Yazılı delil veya “Delil başlangıcı” yoksa inanç sözleşmesinin ikrar (HMK m.188) yemin (HMK m.225 vd) gibi kesin delillerle de ispat edilmesi olanaklıdır. Davacının yemin deliline dayanması halinde hakimin davacıya bu hakkını hatırlatması gerekir. (Yargıtay Hukuk Genel Kurulunun 09.12.2015 tarihli, 2014/14-516 E. 2015/2838 K. sayılı kararı da bu doğrultudadır.)
İnanç sözleşmesinden doğan davalar için özel bir zamanaşımı süresi öngörülmediğinden Borçlar Kanununun 125. maddesi hükmü gereğince inanç sözleşmesinden kaynaklanan davalarda zamanaşımı süresi on yıl olarak kabul edilmektedir.
Bu ilkeler ışığında somut olaya gelince; olayları açıklamak taraflara, hukuki nitelendirmeyi yapmak hakime aittir. Her ne kadar mahkemece, dava adi ortaklıktan kaynaklanan tapu iptali ve tescil olarak nitelendirilmiş ise de, uyuşmazlık inançlı işleme dayalı tapu iptali ve tescil talebine ilişkindir.Davacı taraf, inançlı işlemi yukarıdaki ilkelere göre yazılı delil veya yazılı delil başlangıcı ile birlikte diğer delillerle ispatlayabilir ise de dosyaya ibraz edilen ve davanın kabulüne dayanak yapılan 23.03.2011 tarihli protokolün fotokopi olduğu ve aslının dosyaya ibraz edilmediği, belge içeriğinin ve imzanın davalı yanca kabul edilmediği anlaşılmıştır.

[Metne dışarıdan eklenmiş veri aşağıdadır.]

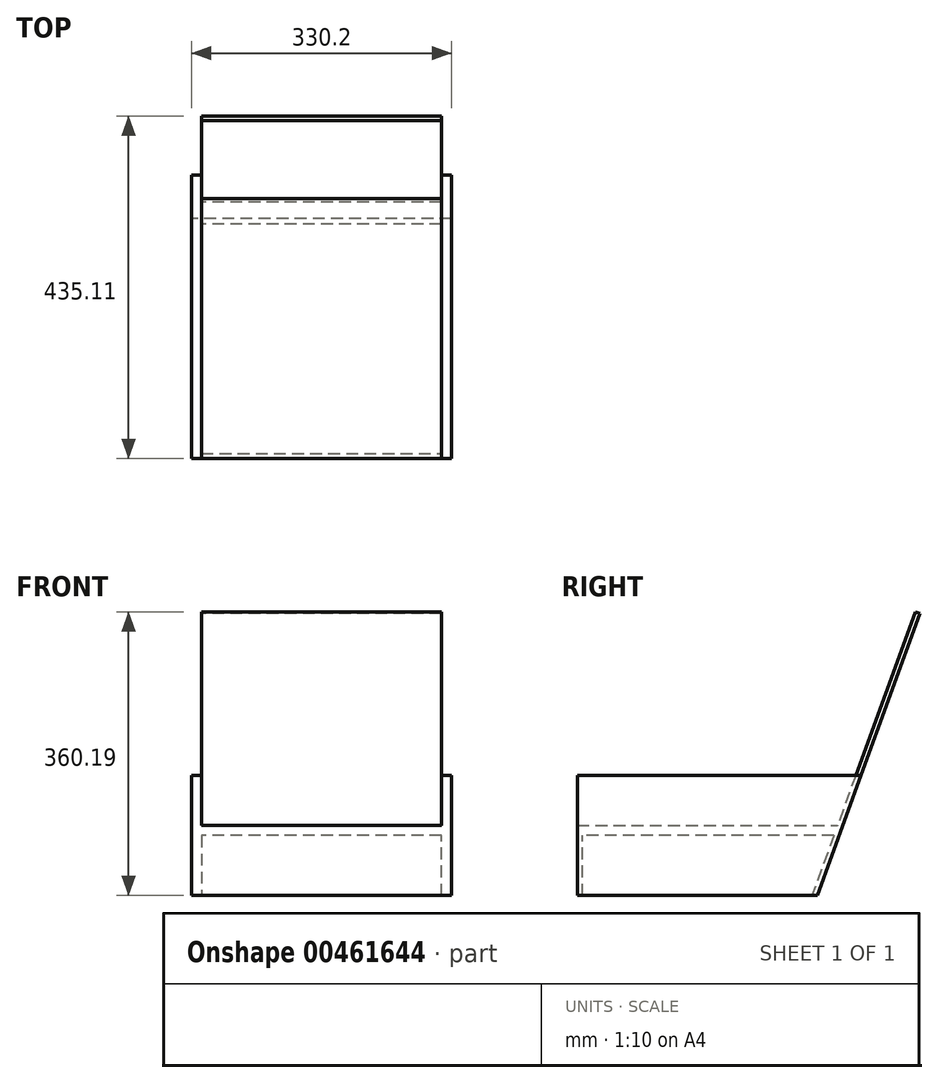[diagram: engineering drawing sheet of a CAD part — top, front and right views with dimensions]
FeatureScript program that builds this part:
annotation { "Feature Type Name" : "Feature", "Feature Type Description" : "" }
export const myFeature = defineFeature(function(context is Context, id is Id, definition is map)
    precondition{}
    {
        {
            var Q0;
            Q0=qCreatedBy(makeId("Right.planeOp"),FACE);
            var sketch = newSketch(context, id + "F0", { "sketchPlane" : qUnion([Q0])});
            skLineSegment(sketch, "E0", {"start": v(0, 0) * mm, "end": v(304.8, 0) * mm});
            skLineSegment(sketch, "E1", {"start": v(304.8, 0) * mm, "end": v(360.27, 152.4) * mm});
            skLineSegment(sketch, "E2", {"start": v(360.27, 152.4) * mm, "end": v(0, 152.4) * mm});
            skLineSegment(sketch, "E3", {"start": v(0, 152.4) * mm, "end": v(0, 0) * mm});
            skSolve(sketch);
        }
        {
            var Q0;
            Q0=makeQuery(id+"F0.imprint","IMPRINT",FACE,{"disambiguationData":[TD([[makeQuery(id+"F0.imprint","IMPRINT",EDGE,{"derivedFrom":sQuery(id+"F0.wireOp",EDGE,"E0")}),1.0]])]});
            extrude(context, id + "F1", {"entities" : qUnion([Q0]), "depth" : 12.7 * mm});
        }
        {
            var Q0;
            Q0=makeQuery(id+"F1.opExtrude","CAP_FACE",FACE,{"disambiguationData":[OSD([sQuery(id+"F0.wireOp",EDGE,"E0"),sQuery(id+"F0.wireOp",EDGE,"E1"),sQuery(id+"F0.wireOp",EDGE,"E2"),sQuery(id+"F0.wireOp",EDGE,"E3")])],"isStart":false});
            var sketch = newSketch(context, id + "F2", { "sketchPlane" : qUnion([Q0])});
            skLineSegment(sketch, "E4", {"start": v(298.04, 0) * mm, "end": v(304.8, 0) * mm});
            skLineSegment(sketch, "E5", {"start": v(304.8, 0) * mm, "end": v(435.1, 358.02) * mm});
            skLineSegment(sketch, "E6", {"start": v(435.1, 358.02) * mm, "end": v(429.14, 360.2) * mm});
            skLineSegment(sketch, "E7", {"start": v(429.14, 360.2) * mm, "end": v(298.04, 0) * mm});
            skSolve(sketch);
        }
        {
            var Q0;
            {var subQ3=sQuery(id+"F2.wireOp",EDGE,"E6");Q0=makeQuery(id+"F2.imprint","IMPRINT",FACE,{"disambiguationData":[TD([[makeQuery(id+"F2.imprint","IMPRINT",EDGE,{"derivedFrom":subQ3}),1.0]])]});}
            var Q1;
            {var subQ0=sQuery(id+"F2.wireOp",EDGE,"E4");Q1=makeQuery(id+"F2.imprint","IMPRINT",FACE,{"disambiguationData":[TD([[makeQuery(id+"F2.imprint","IMPRINT",EDGE,{"derivedFrom":subQ0}),1.0]])]});}
            extrude(context, id + "F3", {"entities" : qUnion([Q0, Q1]), "operationType" : NewBodyOperationType.ADD, "depth" : 152.4 * mm});
        }
        {
            var Q0;
            Q0=makeQuery(id+"F1.opExtrude","SWEPT_BODY",BODY,{"disambiguationData":[OSD([sQuery(id+"F0.wireOp",EDGE,"E0"),sQuery(id+"F0.wireOp",EDGE,"E1"),sQuery(id+"F0.wireOp",EDGE,"E2"),sQuery(id+"F0.wireOp",EDGE,"E3")])]});
            var Q1;
            Q1=makeQuery(id+"F3.opExtrude","CAP_FACE",FACE,{"disambiguationData":[OSD([sQuery(id+"F2.wireOp",EDGE,"E4"),sQuery(id+"F2.wireOp",EDGE,"E5"),sQuery(id+"F2.wireOp",EDGE,"E6"),sQuery(id+"F2.wireOp",EDGE,"E7")])],"isStart":false});
            mirror(context, id + "F4", {"operationType" : NewBodyOperationType.ADD, "entities" : qUnion([Q0]), "mirrorPlane" : qUnion([Q1])});
        }
        {
            var Q0;
            Q0=qCreatedBy(makeId("Front.planeOp"),FACE);
            var sketch = newSketch(context, id + "F5", { "sketchPlane" : qUnion([Q0])});
            skLineSegment(sketch, "E8.bottom", {"start": v(0, 76.2) * mm, "end": v(317.5, 76.2) * mm});
            skLineSegment(sketch, "E8.top", {"start": v(0, 88.9) * mm, "end": v(317.5, 88.9) * mm});
            skLineSegment(sketch, "E8.left", {"start": v(0, 76.2) * mm, "end": v(0, 88.9) * mm});
            skLineSegment(sketch, "E8.right", {"start": v(317.5, 76.2) * mm, "end": v(317.5, 88.9) * mm});
            skSolve(sketch);
        }
        {
            var Q0;
            Q0 = qSketchRegion(id + "F5", true);
            extrude(context, id + "F6", {"entities" : qUnion([Q0]), "operationType" : NewBodyOperationType.ADD, "oppositeDirection" : true, "depth" : 330.2 * mm});
        }
        {
            var Q0;
            Q0=makeQuery(id+"F6.opExtrude","SWEPT_FACE",FACE,{"disambiguationData":[OSD([sQuery(id+"F5.wireOp",EDGE,"E8.bottom")])]});
            var sketch = newSketch(context, id + "F7", { "sketchPlane" : qUnion([Q0])});
            skLineSegment(sketch, "E9.bottom", {"start": v(12.7, 0) * mm, "end": v(-307.34, 0) * mm});
            skLineSegment(sketch, "E9.top", {"start": v(12.7, -70.12) * mm, "end": v(-307.34, -70.12) * mm});
            skLineSegment(sketch, "E9.left", {"start": v(12.7, 0) * mm, "end": v(12.7, -70.12) * mm});
            skLineSegment(sketch, "E9.right", {"start": v(-307.34, 0) * mm, "end": v(-307.34, -70.12) * mm});
            skSolve(sketch);
        }
        {
            var Q0;
            {var subQ1=makeQuery(id+"F6.opExtrude","SWEPT_FACE",FACE,{"disambiguationData":[OSD([sQuery(id+"F5.wireOp",EDGE,"E8.bottom")])]});var subQ7=makeQuery(id+"F3.opExtrude","SWEPT_FACE",FACE,{"disambiguationData":[OSD([sQuery(id+"F2.wireOp",EDGE,"E7")])]});var subQ8=makeQuery(id+"F6.boolean.opBoolean","INTERSECT",EDGE,{"derivedFrom":[makeQuery(id+"F4.boolean.opBoolean","MERGE",FACE,{"derivedFrom":[subQ7,makeQuery(id+"F4.opPattern","COPY",FACE,{"derivedFrom":subQ7,"instanceName":"1"})]}),subQ1]});Q0=makeQuery(id+"F7.imprint","IMPRINT",FACE,{"disambiguationData":[TD([[makeQuery(id+"F7.imprint","IMPRINT",EDGE,{"derivedFrom":subQ8}),-1.0]])]});}
            var sketch = newSketch(context, id + "F8", { "sketchPlane" : qUnion([Q0])});
            skLineSegment(sketch, "E10.bottom", {"start": v(0, 0) * mm, "end": v(317.5, 0) * mm});
            skLineSegment(sketch, "E10.top", {"start": v(0, -6.35) * mm, "end": v(317.5, -6.35) * mm});
            skLineSegment(sketch, "E10.left", {"start": v(0, 0) * mm, "end": v(0, -6.35) * mm});
            skLineSegment(sketch, "E10.right", {"start": v(317.5, 0) * mm, "end": v(317.5, -6.35) * mm});
            skSolve(sketch);
        }
        {
            var Q0;
            Q0=makeQuery(id+"F8.imprint","IMPRINT",FACE,{"disambiguationData":[TD([[makeQuery(id+"F8.imprint","IMPRINT",EDGE,{"derivedFrom":sQuery(id+"F8.wireOp",EDGE,"E10.bottom")}),-1.0]])]});
            extrude(context, id + "F9", {"entities" : qUnion([Q0]), "operationType" : NewBodyOperationType.ADD, "depth" : 76.2 * mm});
        }
    });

Bu durumda mahkemece yapılması gereken iş, dayanılan fotokopi belgedeki imzanın davalıya ait olup olmadığını yöntemince bilirkişi incelemesi yaptırılarak saptamak, yaptırılacak inceleme sonucu imzanın davalının eli ürünü olduğu saptanırsa inanç ilişkisi yazılı delille kanıtlanmış olacağından davayı şimdiki gibi kabul etmek, aksi durumda iddia yazılı delille kanıtlanmamış olacağından davayı reddetmek olmalıdır.
Eksik inceleme ve araştırmaya dayalı karar açıklanan nedenle bozulmalıdır.
SONUÇ: Yukarıda açıklanan nedenlerle davalı vekilinin temyiz itirazlarının kabulü ile hükmün BOZULMASINA, temyiz harcının yatırana iadesine, kararın tebliğinden itibaren 15 gün içinde karar düzeltme yolu açık olmak üzere, 19.11.2020 tarihinde oy birliği ile karar verildi.